§ **PROBLEM TO WORK ON**
Among the lines below, keep only those from the one containing "駅（３路線）から徒歩1分なので通勤に便利な事務所です。少人数の事" through the one containing "la canne comprimé", and reproduce them exactly.
═══ DATASET ENTRIES ═══
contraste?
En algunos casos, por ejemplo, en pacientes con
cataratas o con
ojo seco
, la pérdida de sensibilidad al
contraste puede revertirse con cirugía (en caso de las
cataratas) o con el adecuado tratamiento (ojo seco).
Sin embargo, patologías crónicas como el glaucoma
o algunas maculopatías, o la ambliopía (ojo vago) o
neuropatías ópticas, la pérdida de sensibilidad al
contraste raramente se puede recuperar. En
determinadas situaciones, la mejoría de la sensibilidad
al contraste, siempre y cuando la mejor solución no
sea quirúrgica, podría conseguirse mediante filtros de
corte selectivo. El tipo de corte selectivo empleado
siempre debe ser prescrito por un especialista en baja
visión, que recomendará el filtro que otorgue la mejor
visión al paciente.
═══
═══ DATASET ENTRIES ═══
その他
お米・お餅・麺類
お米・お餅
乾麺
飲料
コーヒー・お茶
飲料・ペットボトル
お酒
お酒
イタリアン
═══
═══ DATASET ENTRIES ═══
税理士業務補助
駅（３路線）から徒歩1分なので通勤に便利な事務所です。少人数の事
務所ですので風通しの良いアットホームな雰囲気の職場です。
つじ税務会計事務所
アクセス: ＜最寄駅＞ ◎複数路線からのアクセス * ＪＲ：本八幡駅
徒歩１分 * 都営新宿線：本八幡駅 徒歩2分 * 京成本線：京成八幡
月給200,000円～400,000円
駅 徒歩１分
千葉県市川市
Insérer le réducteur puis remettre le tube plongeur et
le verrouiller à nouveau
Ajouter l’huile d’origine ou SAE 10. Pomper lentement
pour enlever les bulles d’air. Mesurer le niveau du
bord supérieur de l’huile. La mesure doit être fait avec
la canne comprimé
═══
§ **RESPONSE TO THE TASK**
駅（３路線）から徒歩1分なので通勤に便利な事務所です。少人数の事
務所ですので風通しの良いアットホームな雰囲気の職場です。
つじ税務会計事務所
アクセス: ＜最寄駅＞ ◎複数路線からのアクセス * ＪＲ：本八幡駅
徒歩１分 * 都営新宿線：本八幡駅 徒歩2分 * 京成本線：京成八幡
月給200,000円～400,000円
駅 徒歩１分
千葉県市川市
Insérer le réducteur puis remettre le tube plongeur et
le verrouiller à nouveau
Ajouter l’huile d’origine ou SAE 10. Pomper lentement
pour enlever les bulles d’air. Mesurer le niveau du
bord supérieur de l’huile. La mesure doit être fait avec
la canne comprimé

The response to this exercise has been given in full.